Task statement: Present the stretch from the start of the records through the line containing "left wrist: (153, 607, 4)" as a Markdown table with the columns Row and Line, leaving out blank lines.

Data excerpts:
+++

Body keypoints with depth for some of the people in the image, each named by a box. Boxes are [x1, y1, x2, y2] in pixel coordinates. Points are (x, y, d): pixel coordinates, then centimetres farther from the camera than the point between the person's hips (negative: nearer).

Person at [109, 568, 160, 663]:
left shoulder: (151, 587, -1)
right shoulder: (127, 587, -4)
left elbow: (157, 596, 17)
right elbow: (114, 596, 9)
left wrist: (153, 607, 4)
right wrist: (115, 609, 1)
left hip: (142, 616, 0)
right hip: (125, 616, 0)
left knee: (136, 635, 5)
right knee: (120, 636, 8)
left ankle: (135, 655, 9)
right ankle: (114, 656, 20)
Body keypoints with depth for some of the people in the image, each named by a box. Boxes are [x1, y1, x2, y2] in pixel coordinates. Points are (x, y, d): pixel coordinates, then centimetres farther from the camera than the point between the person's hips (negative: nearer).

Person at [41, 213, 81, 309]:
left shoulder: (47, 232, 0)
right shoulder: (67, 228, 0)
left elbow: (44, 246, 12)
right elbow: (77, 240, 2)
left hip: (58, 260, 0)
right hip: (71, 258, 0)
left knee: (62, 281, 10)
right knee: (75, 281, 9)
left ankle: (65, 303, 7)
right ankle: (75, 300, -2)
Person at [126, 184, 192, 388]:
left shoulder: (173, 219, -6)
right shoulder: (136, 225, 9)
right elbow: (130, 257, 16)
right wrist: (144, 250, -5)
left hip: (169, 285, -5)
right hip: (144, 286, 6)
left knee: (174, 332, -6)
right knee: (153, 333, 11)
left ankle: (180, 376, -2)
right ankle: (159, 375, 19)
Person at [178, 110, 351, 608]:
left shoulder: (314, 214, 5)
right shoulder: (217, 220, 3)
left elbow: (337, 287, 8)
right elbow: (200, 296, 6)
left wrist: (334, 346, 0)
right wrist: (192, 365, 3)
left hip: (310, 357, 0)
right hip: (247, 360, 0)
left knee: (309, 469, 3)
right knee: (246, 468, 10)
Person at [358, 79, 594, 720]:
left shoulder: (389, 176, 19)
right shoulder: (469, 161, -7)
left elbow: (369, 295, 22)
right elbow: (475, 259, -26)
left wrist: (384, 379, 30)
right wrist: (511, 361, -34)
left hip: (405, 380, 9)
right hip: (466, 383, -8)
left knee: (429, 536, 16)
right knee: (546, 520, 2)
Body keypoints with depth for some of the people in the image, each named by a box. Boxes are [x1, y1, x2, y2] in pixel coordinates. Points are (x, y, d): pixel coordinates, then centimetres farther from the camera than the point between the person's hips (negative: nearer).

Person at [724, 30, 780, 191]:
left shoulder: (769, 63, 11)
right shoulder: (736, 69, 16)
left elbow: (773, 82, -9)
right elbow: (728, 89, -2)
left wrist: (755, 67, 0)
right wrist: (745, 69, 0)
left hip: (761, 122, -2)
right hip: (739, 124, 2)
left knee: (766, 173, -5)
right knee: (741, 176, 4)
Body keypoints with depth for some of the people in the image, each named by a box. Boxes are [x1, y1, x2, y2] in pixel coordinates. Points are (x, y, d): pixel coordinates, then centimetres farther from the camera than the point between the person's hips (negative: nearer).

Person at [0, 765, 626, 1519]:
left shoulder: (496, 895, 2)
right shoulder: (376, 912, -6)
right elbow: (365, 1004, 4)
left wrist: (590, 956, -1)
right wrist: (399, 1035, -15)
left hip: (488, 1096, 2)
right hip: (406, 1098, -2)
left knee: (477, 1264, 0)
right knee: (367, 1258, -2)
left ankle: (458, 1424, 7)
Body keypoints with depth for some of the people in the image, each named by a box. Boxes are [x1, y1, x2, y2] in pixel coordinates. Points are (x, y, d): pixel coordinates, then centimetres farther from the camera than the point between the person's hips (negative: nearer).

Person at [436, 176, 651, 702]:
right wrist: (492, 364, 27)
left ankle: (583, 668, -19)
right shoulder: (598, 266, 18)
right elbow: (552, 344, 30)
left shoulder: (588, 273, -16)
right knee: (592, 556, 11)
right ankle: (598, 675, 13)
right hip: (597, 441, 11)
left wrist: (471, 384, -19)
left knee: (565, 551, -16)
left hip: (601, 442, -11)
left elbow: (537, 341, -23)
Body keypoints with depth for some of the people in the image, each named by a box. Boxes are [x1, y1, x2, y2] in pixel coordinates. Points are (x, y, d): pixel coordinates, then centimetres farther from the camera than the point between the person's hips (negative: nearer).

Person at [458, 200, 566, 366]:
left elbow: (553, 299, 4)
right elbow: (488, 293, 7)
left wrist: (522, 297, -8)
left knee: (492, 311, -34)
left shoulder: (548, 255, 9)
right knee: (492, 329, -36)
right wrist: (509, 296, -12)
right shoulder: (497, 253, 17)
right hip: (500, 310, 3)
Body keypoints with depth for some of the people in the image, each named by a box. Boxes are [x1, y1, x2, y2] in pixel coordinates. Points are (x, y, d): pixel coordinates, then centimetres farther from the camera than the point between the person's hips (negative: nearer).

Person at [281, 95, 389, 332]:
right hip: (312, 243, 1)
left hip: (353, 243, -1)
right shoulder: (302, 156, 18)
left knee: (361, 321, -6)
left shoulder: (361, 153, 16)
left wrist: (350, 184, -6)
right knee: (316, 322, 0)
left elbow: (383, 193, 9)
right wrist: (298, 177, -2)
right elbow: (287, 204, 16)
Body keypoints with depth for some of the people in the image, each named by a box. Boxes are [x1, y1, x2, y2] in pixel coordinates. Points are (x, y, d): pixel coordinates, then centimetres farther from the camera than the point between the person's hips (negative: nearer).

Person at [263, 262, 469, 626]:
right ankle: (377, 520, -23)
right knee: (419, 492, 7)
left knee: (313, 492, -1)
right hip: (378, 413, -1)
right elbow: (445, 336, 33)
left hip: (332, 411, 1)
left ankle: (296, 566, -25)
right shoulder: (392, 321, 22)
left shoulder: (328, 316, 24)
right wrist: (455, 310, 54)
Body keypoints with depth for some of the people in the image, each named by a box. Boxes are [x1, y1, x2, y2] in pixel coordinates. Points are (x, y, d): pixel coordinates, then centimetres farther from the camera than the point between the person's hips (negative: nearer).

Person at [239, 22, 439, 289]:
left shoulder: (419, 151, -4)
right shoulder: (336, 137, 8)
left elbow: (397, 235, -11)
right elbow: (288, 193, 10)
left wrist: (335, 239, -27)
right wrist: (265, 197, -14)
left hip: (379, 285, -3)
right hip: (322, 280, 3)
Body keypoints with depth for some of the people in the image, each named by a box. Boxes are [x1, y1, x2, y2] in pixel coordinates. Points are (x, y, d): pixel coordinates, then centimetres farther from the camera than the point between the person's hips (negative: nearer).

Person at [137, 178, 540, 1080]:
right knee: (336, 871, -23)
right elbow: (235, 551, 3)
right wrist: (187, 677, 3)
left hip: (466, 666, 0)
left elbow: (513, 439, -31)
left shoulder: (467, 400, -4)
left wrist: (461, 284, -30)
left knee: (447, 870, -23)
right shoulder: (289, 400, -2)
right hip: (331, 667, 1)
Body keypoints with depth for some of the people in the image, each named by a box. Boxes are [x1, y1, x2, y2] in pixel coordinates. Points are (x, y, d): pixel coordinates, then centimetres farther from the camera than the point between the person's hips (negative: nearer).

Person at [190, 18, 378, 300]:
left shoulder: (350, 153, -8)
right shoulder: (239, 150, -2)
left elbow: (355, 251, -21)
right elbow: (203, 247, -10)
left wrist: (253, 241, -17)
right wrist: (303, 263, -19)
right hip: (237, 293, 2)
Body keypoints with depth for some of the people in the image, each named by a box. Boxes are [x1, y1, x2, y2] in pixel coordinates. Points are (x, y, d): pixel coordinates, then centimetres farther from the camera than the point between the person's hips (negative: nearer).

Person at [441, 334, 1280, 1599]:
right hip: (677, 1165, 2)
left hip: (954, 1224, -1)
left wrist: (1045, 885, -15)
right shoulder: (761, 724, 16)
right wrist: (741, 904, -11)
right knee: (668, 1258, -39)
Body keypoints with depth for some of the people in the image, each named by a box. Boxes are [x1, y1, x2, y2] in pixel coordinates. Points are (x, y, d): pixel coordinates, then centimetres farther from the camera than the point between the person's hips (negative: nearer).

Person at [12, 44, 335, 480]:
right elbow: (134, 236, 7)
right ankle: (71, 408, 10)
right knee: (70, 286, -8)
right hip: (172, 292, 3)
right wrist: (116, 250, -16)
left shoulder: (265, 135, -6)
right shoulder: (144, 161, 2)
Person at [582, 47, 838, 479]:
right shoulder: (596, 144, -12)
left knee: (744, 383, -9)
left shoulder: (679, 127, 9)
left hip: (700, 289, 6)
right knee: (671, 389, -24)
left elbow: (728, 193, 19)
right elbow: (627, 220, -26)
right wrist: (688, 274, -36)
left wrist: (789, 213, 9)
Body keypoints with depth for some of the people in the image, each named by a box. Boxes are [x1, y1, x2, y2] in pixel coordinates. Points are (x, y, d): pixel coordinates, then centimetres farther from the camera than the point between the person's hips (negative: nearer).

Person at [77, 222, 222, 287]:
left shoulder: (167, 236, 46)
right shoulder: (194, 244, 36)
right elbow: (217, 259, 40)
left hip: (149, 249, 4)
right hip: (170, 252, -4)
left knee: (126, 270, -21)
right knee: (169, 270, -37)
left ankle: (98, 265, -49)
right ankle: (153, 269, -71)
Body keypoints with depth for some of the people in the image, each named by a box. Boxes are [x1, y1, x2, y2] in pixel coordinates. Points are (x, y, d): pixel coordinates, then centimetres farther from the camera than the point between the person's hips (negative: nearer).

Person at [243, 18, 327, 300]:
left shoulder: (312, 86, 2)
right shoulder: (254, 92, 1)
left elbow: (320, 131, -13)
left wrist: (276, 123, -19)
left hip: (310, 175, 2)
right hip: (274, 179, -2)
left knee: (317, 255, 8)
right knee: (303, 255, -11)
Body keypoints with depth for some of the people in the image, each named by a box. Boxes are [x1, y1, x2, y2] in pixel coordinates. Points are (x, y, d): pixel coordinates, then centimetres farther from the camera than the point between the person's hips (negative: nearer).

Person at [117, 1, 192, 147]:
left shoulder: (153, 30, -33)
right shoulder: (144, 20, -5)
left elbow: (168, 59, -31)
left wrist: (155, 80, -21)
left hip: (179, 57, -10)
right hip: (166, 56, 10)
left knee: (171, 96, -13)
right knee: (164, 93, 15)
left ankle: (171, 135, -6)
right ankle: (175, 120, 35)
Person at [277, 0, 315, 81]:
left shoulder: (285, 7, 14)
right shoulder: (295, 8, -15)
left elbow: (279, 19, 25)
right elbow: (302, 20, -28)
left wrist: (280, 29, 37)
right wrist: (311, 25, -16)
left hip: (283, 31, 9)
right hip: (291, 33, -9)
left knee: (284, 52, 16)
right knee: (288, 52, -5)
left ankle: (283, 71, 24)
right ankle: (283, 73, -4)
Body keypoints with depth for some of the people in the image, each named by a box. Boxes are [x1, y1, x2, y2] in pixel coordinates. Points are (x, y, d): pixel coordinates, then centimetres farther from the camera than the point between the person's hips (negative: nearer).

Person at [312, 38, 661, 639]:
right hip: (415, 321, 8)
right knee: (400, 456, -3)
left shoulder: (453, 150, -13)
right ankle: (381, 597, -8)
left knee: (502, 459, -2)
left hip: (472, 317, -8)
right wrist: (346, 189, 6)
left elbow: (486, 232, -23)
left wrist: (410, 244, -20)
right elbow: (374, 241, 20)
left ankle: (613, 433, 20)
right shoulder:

+++

Answer area:
| Row | Line |
|---|---|
| 1 | Body keypoints with depth for some of the people in the image, each named by a box. Boxes are [x1, y1, x2, y2] in pixel coordinates. Points are (x, y, d): pixel coordinates, then centimetres farther from the camera than the point between the person's hips (negative: nearer). |
| 2 | Person at [109, 568, 160, 663]: |
| 3 | left shoulder: (151, 587, -1) |
| 4 | right shoulder: (127, 587, -4) |
| 5 | left elbow: (157, 596, 17) |
| 6 | right elbow: (114, 596, 9) |
| 7 | left wrist: (153, 607, 4) |